Rogers kills City News Channel, 62 jobs lost

It’s a stunning media story in what seems to be a world where any news channel is a good news channel. Rogers Communications Inc. is killing off City News Channel after 20 months of operation. Scott Moore, president of broadcast at the Rogers Media division, announced the decision to immediately shut down the channel on Thursday. City News Channel was thought by media watchers to be the signal that would challenge CTV’s CP24. For whatever reason, Rogers has no stomach for that competition.  In fact, Rogers handling of City News Channel has been odd from the start. It seemed an easy thing for Rogers to bundle the City signal into its package of news sources for which some customers pay good money, and thus deliver a more consistent audience to the service. But they did not. Instead, City News channel seemed to travel all over the dial almost as if Rogers wasn’t in control of where it landed. Short term, it is easy to see how Rogers will cut some costs.  Longer term, BTV and Citypulse at Six are going to have to watch their local flanks carefully.

Ford “blurted out” location of video says Star

Robert Benzies and Kevin Donovan have written a brief story in the Toronto Star today (Thursday, May 30, 2013) saying that Mayor Ford told  aides “not to worry about a video appearing to show him smoking crack cocaine because he knew where it was.” Mr. Ford is then said  to have “blurted out the address of two 17th-floor units — 1701 and 1703 — at a Dixon Rd. apartment complex, to the shock of staffers at a city hall meeting almost two weeks ago.”   

Search for body of man who tried to save dog

Police on Humber Thursday morning
A tragically familiar tale is being played out on the Humber River this morning as police search for a young man who went into the swollen waters yesterday evening to try to resuce his dog. In the event, the animal, a Pug, rescued itself but the man has not been seen since.
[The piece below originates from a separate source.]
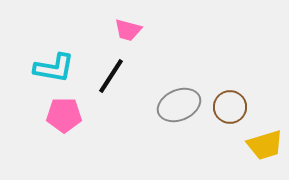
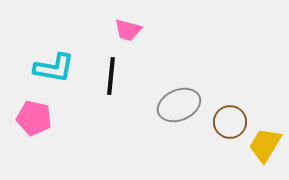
black line: rotated 27 degrees counterclockwise
brown circle: moved 15 px down
pink pentagon: moved 30 px left, 3 px down; rotated 12 degrees clockwise
yellow trapezoid: rotated 138 degrees clockwise
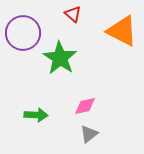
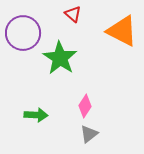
pink diamond: rotated 45 degrees counterclockwise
Today, search crews are on the Humber in inflatable Zodiac rescue boats poking around rocks and parts of the shoreline in a sad mission to find a body.  The search by Toronto firefighters and police officers was suspended because of darkness Wednesday night, almost four hours after the man, who is in his 20s, disappeared in the river near Lawrence Avenue West and Weston Road.
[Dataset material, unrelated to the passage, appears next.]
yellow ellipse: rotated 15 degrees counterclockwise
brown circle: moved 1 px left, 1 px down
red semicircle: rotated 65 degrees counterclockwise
Don’t let the big bad Gridlock get us Premier Kath

Every premier is a happy majority of one who can win any argument, especially when the NDP is right there to help him/her avoid an election. So it is, as reported by the Star, that Premier Kathleen Wynne is not backing off on raising taxes or fees to fund improved transit for the GTA and Hamilton. Right you are, Premier Kath. We like ’em strong in Ontario. Those who may wonder about the validity of all the no-brainer public opinion polls in which the electorate seems to really want networks of LRTs to everywhere are just bystanders at this stage. It’s a little like asking if someone wants free money. Or, “Hey buddy, want an LRT running up to your front door?” But we suppose that the research about “gridlock” is better than that, and that it can be shown that “gridlock” is going to get us. Locking us forever in its grid. How terrible. Or is it still true that life’s worst fears are seldom realized? 
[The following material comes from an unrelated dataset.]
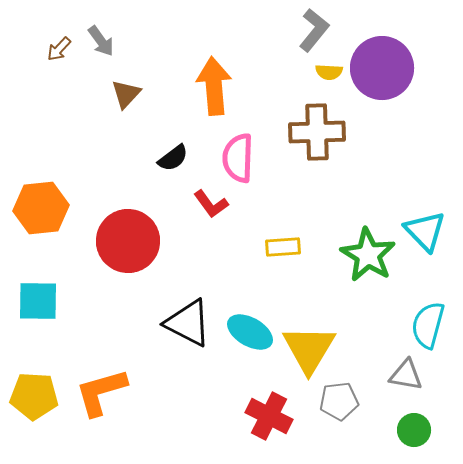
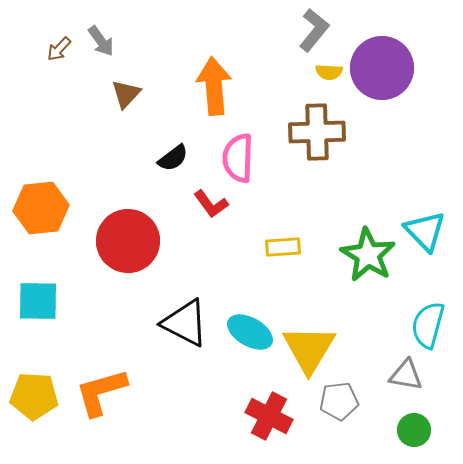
black triangle: moved 3 px left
Dr. Henry Morgantaler dead at age 90

Dr. Henry Morgentaler, the man who helped overturn Canada’s abortion law 25 years ago, has died at his Toronto home. He was 90. Morgantaler’s long journey to legalize abortion may be seen on Wikipedia. But it may be said that his four court battles in Quebec and Ontario provided the foundation for legal abortion in Canada.  In particular, these trials resulted in jury acquittals for Morgantaler in defiance of the criminal law of the day and the direction of the courts. The decisions effectively undercut any legislation that sought to restrict abortion by showing that the law could not be enforced.